DATASET EXTRACT:
______

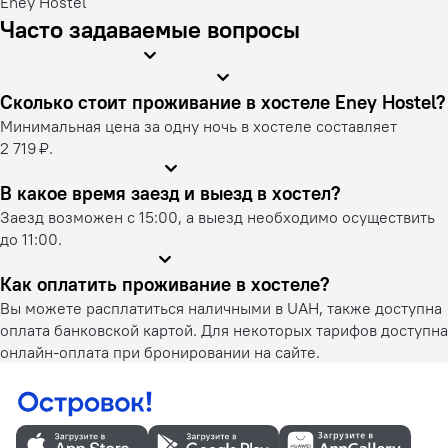
Eney Hostel
Часто задаваемые вопросы
Сколько стоит проживание в хостеле Eney Hostel?
Минимальная цена за одну ночь в хостеле составляет
2 719 ₽.
В какое время заезд и выезд в хостел?
Заезд возможен с 15:00, а выезд необходимо осуществить
до 11:00.
Как оплатить проживание в хостеле?
Вы можете расплатиться наличными в UAH, также доступна
оплата банковской картой. Для некоторых тарифов доступна
онлайн-оплата при бронировании на сайте.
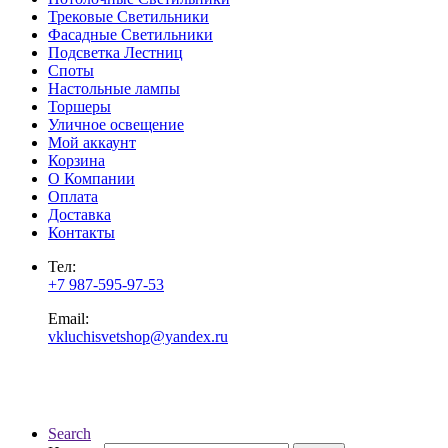
Трековые Светильники
Фасадные Светильники
Подсветка Лестниц
Споты
Настольные лампы
Торшеры
Уличное освещение
Мой аккаунт
Корзина
О Компании
Оплата
Доставка
Контакты
Тел:
+7 987-595-97-53
Email:
vkluchisvetshop@yandex.ru
Search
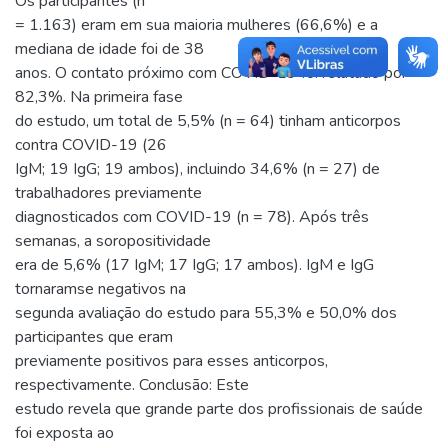
Os participantes (n
= 1.163) eram em sua maioria mulheres (66,6%) e a
mediana de idade foi de 38
anos. O contato próximo com COVID-19 foi relatado por
82,3%. Na primeira fase
do estudo, um total de 5,5% (n = 64) tinham anticorpos
contra COVID-19 (26
IgM; 19 IgG; 19 ambos), incluindo 34,6% (n = 27) de
trabalhadores previamente
diagnosticados com COVID-19 (n = 78). Após três
semanas, a soropositividade
era de 5,6% (17 IgM; 17 IgG; 17 ambos). IgM e IgG
tornaramse negativos na
segunda avaliação do estudo para 55,3% e 50,0% dos
participantes que eram
previamente positivos para esses anticorpos,
respectivamente. Conclusão: Este
estudo revela que grande parte dos profissionais de saúde
foi exposta ao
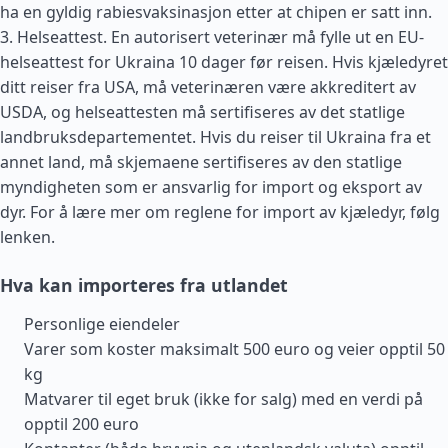
ha en gyldig rabiesvaksinasjon etter at chipen er satt inn.
3. Helseattest. En autorisert veterinær må fylle ut en EU-
helseattest for Ukraina 10 dager før reisen. Hvis kjæledyret
ditt reiser fra
USA
, må veterinæren være akkreditert av
USDA, og helseattesten må sertifiseres av det statlige
landbruksdepartementet. Hvis du reiser til Ukraina fra et
annet land, må skjemaene sertifiseres av den statlige
myndigheten som er ansvarlig for import og eksport av
dyr. For å lære mer om reglene for import av kjæledyr, følg
lenken.
Hva kan importeres fra utlandet
Personlige eiendeler
Varer som koster maksimalt 500 euro og veier opptil 50
kg
Matvarer til eget bruk (ikke for salg) med en verdi på
opptil 200 euro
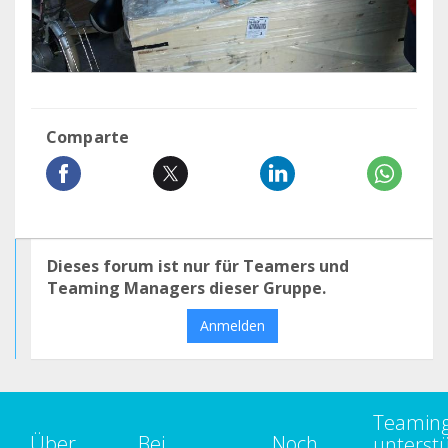
Comparte
Dieses forum ist nur für Teamers und
Teaming Managers dieser Gruppe.
Anmelden
Teamin
Über
Bei
Noch
unterst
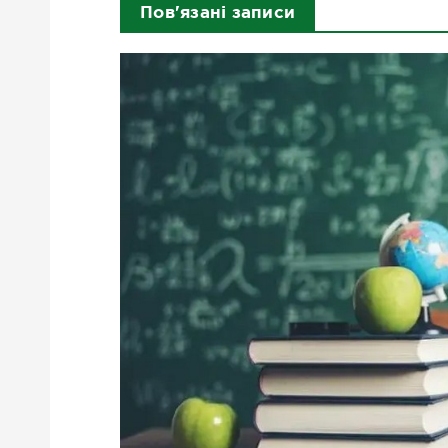
Пов'язані записи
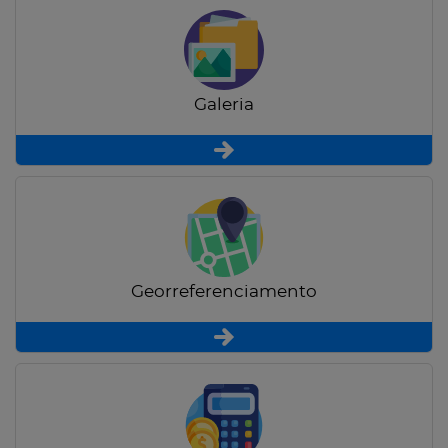
Galeria
Georreferenciamento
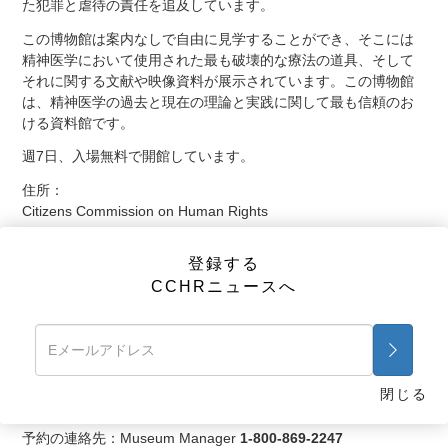
た犯罪と虐待の責任を追及しています。
この博物館は案内なしで自由に見学することができ、そこには
精神医学において使用された最も破壊的な療法の道具、そして
それに関する文献や映像資料が展示されています。この博物館
は、精神医学の過去と現在の理論と実践に関して最も信頼のお
ける資料館です。
週7日、入場無料で開館しています。
住所：
Citizens Commission on Human Rights
6616 Sunset Blvd
Los Angeles, California 90028
登録する
CCHRニュースへ
開館時間：
月曜から金曜、午前10時から午後9時まで
土曜午前10時から午後6時まで
日曜は午前1時から午後6時まで
友人やご家族、その他にもこの真実を知る権利を持つ人々をお
閉じる
誘いください。団体入館も歓迎しています。
予約の連絡先：Museum Manager
1-800-869-2247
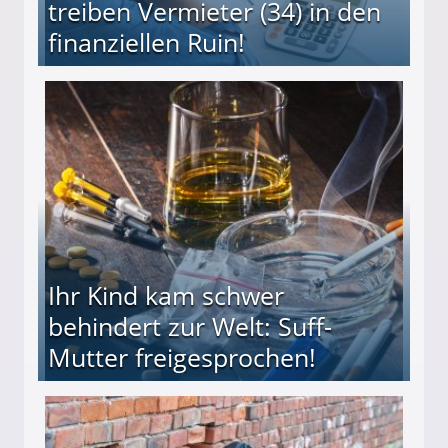
treiben Vermieter (34) in den
finanziellen Ruin!
ieter (34) in den finanziellen Ruin!
Ihr Kind kam schwer
behindert zur Welt: Suff-
Mutter freigesprochen!
 Suff-Mutter freigesprochen!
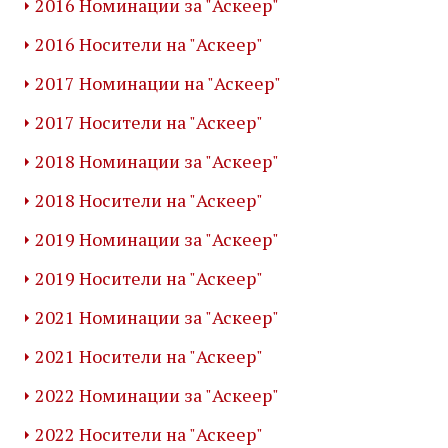
2016 Номинации за "Аскеер"
2016 Носители на "Аскеер"
2017 Номинации на "Аскеер"
2017 Носители на "Аскеер"
2018 Номинации за "Аскеер"
2018 Носители на "Аскеер"
2019 Номинации за "Аскеер"
2019 Носители на "Аскеер"
2021 Номинации за "Аскеер"
2021 Носители на "Аскеер"
2022 Номинации за "Аскеер"
2022 Носители на "Аскеер"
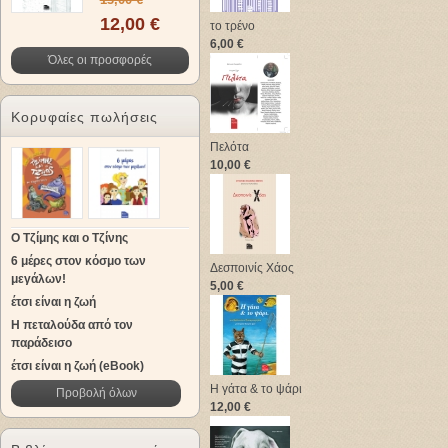
12,00 €
το τρένο
6,00 €
Όλες οι προσφορές
Κορυφαίες πωλήσεις
Πελότα
10,00 €
Ο Τζίμης και ο Τζίνης
6 μέρες στον κόσμο των
Δεσποινίς Χάος
μεγάλων!
5,00 €
έτσι είναι η ζωή
Η πεταλούδα από τον
παράδεισο
έτσι είναι η ζωή (eBook)
Η γάτα & το ψάρι
Προβολή όλων
12,00 €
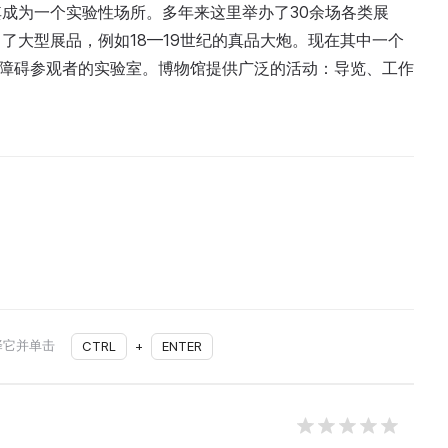
成为一个实验性场所。多年来这里举办了30余场各类展
了大型展品，例如18—19世纪的真品大炮。现在其中一个
力障碍参观者的实验室。博物馆提供广泛的活动：导览、工作
择它并单击
CTRL
+
ENTER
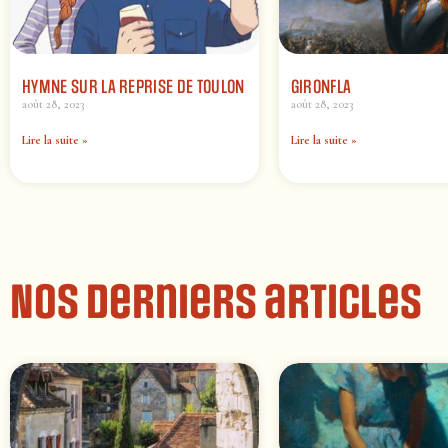
HYMNE SUR LA REPRISE DE TOULON
GIRONFLA
août 28, 2023
août 28, 2023
Lire la suite »
Lire la suite »
Nos derniers articles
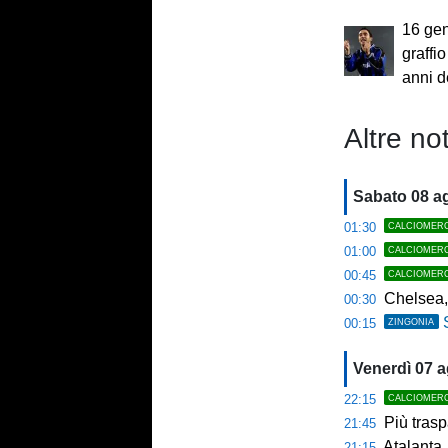
16 gen
graffio
anni d
Altre not
Sabato 08 a
01:30
CALCIOMER
01:00
CALCIOMER
00:45
CALCIOMER
Chelsea,
00:30
00:15
ZINGONIA
Venerdì 07 
22:15
CALCIOMER
Più trasp
21:45
Atalanta,
21:15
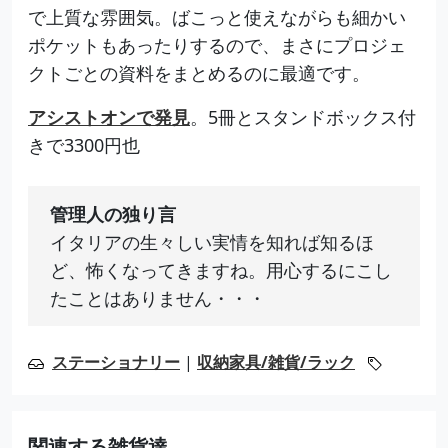
で上質な雰囲気。ばこっと使えながらも細かい
ポケットもあったりするので、まさにプロジェ
クトごとの資料をまとめるのに最適です。
アシストオンで発見
。5冊とスタンドボックス付
きで3300円也
管理人の独り言
イタリアの生々しい実情を知れば知るほ
ど、怖くなってきますね。用心するにこし
たことはありません・・・
ステーショナリー
|
収納家具/雑貨/ラック
関連する雑貨達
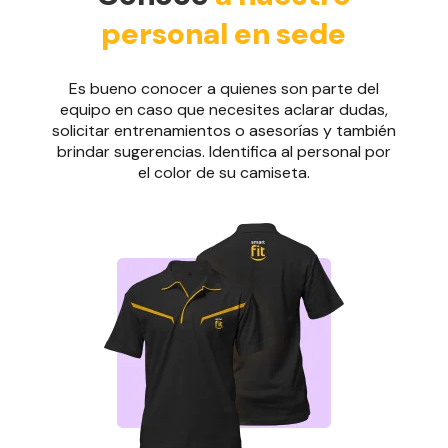
personal en sede
Es bueno conocer a quienes son parte del
equipo en caso que necesites aclarar dudas,
solicitar entrenamientos o asesorías y también
brindar sugerencias. Identifica al personal por
el color de su camiseta.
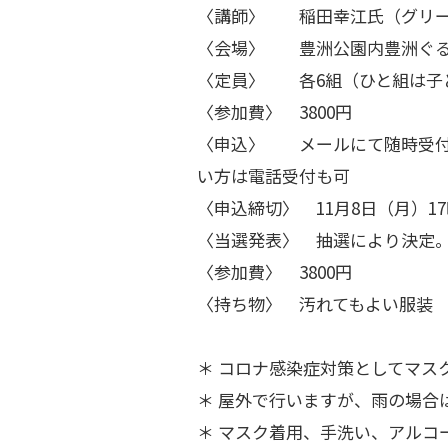
〈講師〉 稲田幸江氏（グリー
〈会場〉 豊洲公園内豊洲ぐる
〈定員〉 各6組（ひと組は子ど
〈参加費〉 3800円
〈申込〉 メールにて随時受付
い方は電話受付も可
〈申込締切〉 11月8日（月）1
〈当選発表〉 抽選により決定。
〈参加費〉 3800円
〈持ち物〉 汚れてもよい服装
＊ コロナ感染症対策としてマス
＊ 屋外で行いますが、雨の場合
＊ マスク着用、手洗い、アルコ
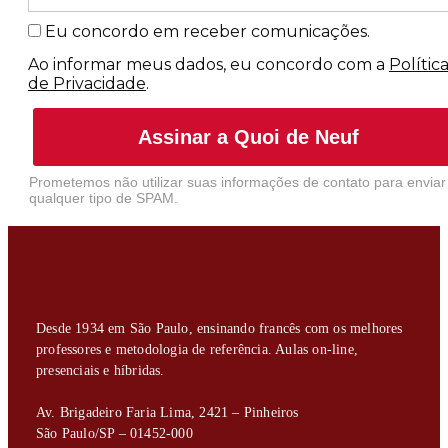
Eu concordo em receber comunicações.
Ao informar meus dados, eu concordo com a
Polític
de Privacidade
.
Assinar a Quoi de Neuf
Prometemos não utilizar suas informações de contato para enviar
qualquer tipo de SPAM.
Desde 1934 em São Paulo, ensinando francês com os melhores
professores e metodologia de referência. Aulas on-line,
presenciais e híbridas.
Av. Brigadeiro Faria Lima, 2421 – Pinheiros
São Paulo/SP – 01452-000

______

PROBLEM DETAILS: Return exactly the lines from the line bearing "Ao informar meus dados, eu concordo com a" to the end of the records, inclusive of both; include no other lines.

SOLUTION TO THE PROBLEM:
Ao informar meus dados, eu concordo com a
Polític
de Privacidade
.
Assinar a Quoi de Neuf
Prometemos não utilizar suas informações de contato para enviar
qualquer tipo de SPAM.
Desde 1934 em São Paulo, ensinando francês com os melhores
professores e metodologia de referência. Aulas on-line,
presenciais e híbridas.
Av. Brigadeiro Faria Lima, 2421 – Pinheiros
São Paulo/SP – 01452-000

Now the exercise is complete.